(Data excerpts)

>> BEGIN

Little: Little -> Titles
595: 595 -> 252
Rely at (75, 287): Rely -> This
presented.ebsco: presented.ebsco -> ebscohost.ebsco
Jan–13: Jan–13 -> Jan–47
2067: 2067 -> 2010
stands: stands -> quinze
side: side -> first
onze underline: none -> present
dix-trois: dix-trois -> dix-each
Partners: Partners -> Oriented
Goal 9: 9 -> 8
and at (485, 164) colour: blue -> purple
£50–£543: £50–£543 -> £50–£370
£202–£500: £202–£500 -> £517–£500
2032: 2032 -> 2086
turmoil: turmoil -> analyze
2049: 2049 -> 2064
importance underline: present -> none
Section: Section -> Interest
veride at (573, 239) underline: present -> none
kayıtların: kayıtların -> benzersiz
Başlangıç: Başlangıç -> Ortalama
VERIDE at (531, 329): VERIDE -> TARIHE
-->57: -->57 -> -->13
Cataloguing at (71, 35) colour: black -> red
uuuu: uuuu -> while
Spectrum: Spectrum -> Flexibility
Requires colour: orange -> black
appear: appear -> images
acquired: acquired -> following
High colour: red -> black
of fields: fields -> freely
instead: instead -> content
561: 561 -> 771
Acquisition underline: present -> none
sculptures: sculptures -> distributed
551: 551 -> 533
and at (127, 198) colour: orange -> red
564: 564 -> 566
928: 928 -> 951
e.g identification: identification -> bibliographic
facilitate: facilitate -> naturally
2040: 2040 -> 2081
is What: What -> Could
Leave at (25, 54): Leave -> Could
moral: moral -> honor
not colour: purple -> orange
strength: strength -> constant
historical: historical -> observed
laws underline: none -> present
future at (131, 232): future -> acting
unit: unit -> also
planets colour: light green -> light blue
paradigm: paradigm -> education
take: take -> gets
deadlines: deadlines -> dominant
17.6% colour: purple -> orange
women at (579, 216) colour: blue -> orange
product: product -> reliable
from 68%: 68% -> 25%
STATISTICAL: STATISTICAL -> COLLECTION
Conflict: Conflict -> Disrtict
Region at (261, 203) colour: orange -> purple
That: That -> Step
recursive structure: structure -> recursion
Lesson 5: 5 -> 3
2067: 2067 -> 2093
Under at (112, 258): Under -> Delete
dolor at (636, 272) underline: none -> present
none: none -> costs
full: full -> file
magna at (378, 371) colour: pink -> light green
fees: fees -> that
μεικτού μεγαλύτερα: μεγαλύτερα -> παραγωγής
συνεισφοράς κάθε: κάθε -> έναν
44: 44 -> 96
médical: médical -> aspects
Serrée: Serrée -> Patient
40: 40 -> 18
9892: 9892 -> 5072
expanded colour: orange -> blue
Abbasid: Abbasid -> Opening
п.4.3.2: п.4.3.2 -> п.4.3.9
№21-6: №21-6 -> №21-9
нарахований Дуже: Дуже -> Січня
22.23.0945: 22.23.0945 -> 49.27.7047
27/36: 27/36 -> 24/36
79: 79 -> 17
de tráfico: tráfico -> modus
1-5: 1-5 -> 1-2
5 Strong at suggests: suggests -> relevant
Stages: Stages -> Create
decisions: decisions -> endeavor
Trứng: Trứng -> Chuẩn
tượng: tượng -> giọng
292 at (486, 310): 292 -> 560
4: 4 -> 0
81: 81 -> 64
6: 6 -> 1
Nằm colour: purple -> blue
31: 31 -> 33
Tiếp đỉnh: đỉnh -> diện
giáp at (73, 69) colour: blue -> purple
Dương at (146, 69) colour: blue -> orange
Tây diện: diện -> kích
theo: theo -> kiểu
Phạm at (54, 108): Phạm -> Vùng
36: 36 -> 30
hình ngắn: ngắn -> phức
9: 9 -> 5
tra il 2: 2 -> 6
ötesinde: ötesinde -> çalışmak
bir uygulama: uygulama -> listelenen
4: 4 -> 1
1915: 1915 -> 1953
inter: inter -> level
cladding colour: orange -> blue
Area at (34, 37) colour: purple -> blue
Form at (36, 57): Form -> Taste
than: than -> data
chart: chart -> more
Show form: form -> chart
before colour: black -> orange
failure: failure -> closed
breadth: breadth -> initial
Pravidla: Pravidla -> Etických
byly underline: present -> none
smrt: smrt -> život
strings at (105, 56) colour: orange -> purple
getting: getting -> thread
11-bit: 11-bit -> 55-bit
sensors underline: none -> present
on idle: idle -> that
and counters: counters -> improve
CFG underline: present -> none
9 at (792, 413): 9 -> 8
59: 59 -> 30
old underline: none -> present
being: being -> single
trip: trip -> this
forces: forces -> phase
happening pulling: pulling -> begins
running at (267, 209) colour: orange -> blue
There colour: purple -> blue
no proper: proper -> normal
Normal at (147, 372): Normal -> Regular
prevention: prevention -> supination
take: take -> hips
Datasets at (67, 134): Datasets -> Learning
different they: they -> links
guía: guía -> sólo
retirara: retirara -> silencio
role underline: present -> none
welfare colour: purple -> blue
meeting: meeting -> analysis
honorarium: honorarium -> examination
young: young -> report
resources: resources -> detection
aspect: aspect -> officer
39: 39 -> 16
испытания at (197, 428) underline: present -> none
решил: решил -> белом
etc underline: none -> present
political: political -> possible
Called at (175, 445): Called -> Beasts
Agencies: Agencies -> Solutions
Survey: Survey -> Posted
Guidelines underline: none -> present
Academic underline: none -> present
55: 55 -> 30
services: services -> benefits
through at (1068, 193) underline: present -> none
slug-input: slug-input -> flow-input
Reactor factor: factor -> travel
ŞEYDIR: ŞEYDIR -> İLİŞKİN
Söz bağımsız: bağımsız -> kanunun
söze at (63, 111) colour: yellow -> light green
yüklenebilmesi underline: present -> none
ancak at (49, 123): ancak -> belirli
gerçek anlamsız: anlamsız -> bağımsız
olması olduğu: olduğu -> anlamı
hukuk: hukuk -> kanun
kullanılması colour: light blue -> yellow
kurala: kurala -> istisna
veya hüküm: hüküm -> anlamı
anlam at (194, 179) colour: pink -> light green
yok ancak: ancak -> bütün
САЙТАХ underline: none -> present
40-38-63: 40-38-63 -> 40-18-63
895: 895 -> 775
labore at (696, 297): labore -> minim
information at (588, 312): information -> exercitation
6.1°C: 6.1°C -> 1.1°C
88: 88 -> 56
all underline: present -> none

>> END

_REQUIRED TASK_. Please copy every line of the records above without changing anything.

_OUTPUT_.
Little: Little -> Titles
595: 595 -> 252
Rely at (75, 287): Rely -> This
presented.ebsco: presented.ebsco -> ebscohost.ebsco
Jan–13: Jan–13 -> Jan–47
2067: 2067 -> 2010
stands: stands -> quinze
side: side -> first
onze underline: none -> present
dix-trois: dix-trois -> dix-each
Partners: Partners -> Oriented
Goal 9: 9 -> 8
and at (485, 164) colour: blue -> purple
£50–£543: £50–£543 -> £50–£370
£202–£500: £202–£500 -> £517–£500
2032: 2032 -> 2086
turmoil: turmoil -> analyze
2049: 2049 -> 2064
importance underline: present -> none
Section: Section -> Interest
veride at (573, 239) underline: present -> none
kayıtların: kayıtların -> benzersiz
Başlangıç: Başlangıç -> Ortalama
VERIDE at (531, 329): VERIDE -> TARIHE
-->57: -->57 -> -->13
Cataloguing at (71, 35) colour: black -> red
uuuu: uuuu -> while
Spectrum: Spectrum -> Flexibility
Requires colour: orange -> black
appear: appear -> images
acquired: acquired -> following
High colour: red -> black
of fields: fields -> freely
instead: instead -> content
561: 561 -> 771
Acquisition underline: present -> none
sculptures: sculptures -> distributed
551: 551 -> 533
and at (127, 198) colour: orange -> red
564: 564 -> 566
928: 928 -> 951
e.g identification: identification -> bibliographic
facilitate: facilitate -> naturally
2040: 2040 -> 2081
is What: What -> Could
Leave at (25, 54): Leave -> Could
moral: moral -> honor
not colour: purple -> orange
strength: strength -> constant
historical: historical -> observed
laws underline: none -> present
future at (131, 232): future -> acting
unit: unit -> also
planets colour: light green -> light blue
paradigm: paradigm -> education
take: take -> gets
deadlines: deadlines -> dominant
17.6% colour: purple -> orange
women at (579, 216) colour: blue -> orange
product: product -> reliable
from 68%: 68% -> 25%
STATISTICAL: STATISTICAL -> COLLECTION
Conflict: Conflict -> Disrtict
Region at (261, 203) colour: orange -> purple
That: That -> Step
recursive structure: structure -> recursion
Lesson 5: 5 -> 3
2067: 2067 -> 2093
Under at (112, 258): Under -> Delete
dolor at (636, 272) underline: none -> present
none: none -> costs
full: full -> file
magna at (378, 371) colour: pink -> light green
fees: fees -> that
μεικτού μεγαλύτερα: μεγαλύτερα -> παραγωγής
συνεισφοράς κάθε: κάθε -> έναν
44: 44 -> 96
médical: médical -> aspects
Serrée: Serrée -> Patient
40: 40 -> 18
9892: 9892 -> 5072
expanded colour: orange -> blue
Abbasid: Abbasid -> Opening
п.4.3.2: п.4.3.2 -> п.4.3.9
№21-6: №21-6 -> №21-9
нарахований Дуже: Дуже -> Січня
22.23.0945: 22.23.0945 -> 49.27.7047
27/36: 27/36 -> 24/36
79: 79 -> 17
de tráfico: tráfico -> modus
1-5: 1-5 -> 1-2
5 Strong at suggests: suggests -> relevant
Stages: Stages -> Create
decisions: decisions -> endeavor
Trứng: Trứng -> Chuẩn
tượng: tượng -> giọng
292 at (486, 310): 292 -> 560
4: 4 -> 0
81: 81 -> 64
6: 6 -> 1
Nằm colour: purple -> blue
31: 31 -> 33
Tiếp đỉnh: đỉnh -> diện
giáp at (73, 69) colour: blue -> purple
Dương at (146, 69) colour: blue -> orange
Tây diện: diện -> kích
theo: theo -> kiểu
Phạm at (54, 108): Phạm -> Vùng
36: 36 -> 30
hình ngắn: ngắn -> phức
9: 9 -> 5
tra il 2: 2 -> 6
ötesinde: ötesinde -> çalışmak
bir uygulama: uygulama -> listelenen
4: 4 -> 1
1915: 1915 -> 1953
inter: inter -> level
cladding colour: orange -> blue
Area at (34, 37) colour: purple -> blue
Form at (36, 57): Form -> Taste
than: than -> data
chart: chart -> more
Show form: form -> chart
before colour: black -> orange
failure: failure -> closed
breadth: breadth -> initial
Pravidla: Pravidla -> Etických
byly underline: present -> none
smrt: smrt -> život
strings at (105, 56) colour: orange -> purple
getting: getting -> thread
11-bit: 11-bit -> 55-bit
sensors underline: none -> present
on idle: idle -> that
and counters: counters -> improve
CFG underline: present -> none
9 at (792, 413): 9 -> 8
59: 59 -> 30
old underline: none -> present
being: being -> single
trip: trip -> this
forces: forces -> phase
happening pulling: pulling -> begins
running at (267, 209) colour: orange -> blue
There colour: purple -> blue
no proper: proper -> normal
Normal at (147, 372): Normal -> Regular
prevention: prevention -> supination
take: take -> hips
Datasets at (67, 134): Datasets -> Learning
different they: they -> links
guía: guía -> sólo
retirara: retirara -> silencio
role underline: present -> none
welfare colour: purple -> blue
meeting: meeting -> analysis
honorarium: honorarium -> examination
young: young -> report
resources: resources -> detection
aspect: aspect -> officer
39: 39 -> 16
испытания at (197, 428) underline: present -> none
решил: решил -> белом
etc underline: none -> present
political: political -> possible
Called at (175, 445): Called -> Beasts
Agencies: Agencies -> Solutions
Survey: Survey -> Posted
Guidelines underline: none -> present
Academic underline: none -> present
55: 55 -> 30
services: services -> benefits
through at (1068, 193) underline: present -> none
slug-input: slug-input -> flow-input
Reactor factor: factor -> travel
ŞEYDIR: ŞEYDIR -> İLİŞKİN
Söz bağımsız: bağımsız -> kanunun
söze at (63, 111) colour: yellow -> light green
yüklenebilmesi underline: present -> none
ancak at (49, 123): ancak -> belirli
gerçek anlamsız: anlamsız -> bağımsız
olması olduğu: olduğu -> anlamı
hukuk: hukuk -> kanun
kullanılması colour: light blue -> yellow
kurala: kurala -> istisna
veya hüküm: hüküm -> anlamı
anlam at (194, 179) colour: pink -> light green
yok ancak: ancak -> bütün
САЙТАХ underline: none -> present
40-38-63: 40-38-63 -> 40-18-63
895: 895 -> 775
labore at (696, 297): labore -> minim
information at (588, 312): information -> exercitation
6.1°C: 6.1°C -> 1.1°C
88: 88 -> 56
all underline: present -> none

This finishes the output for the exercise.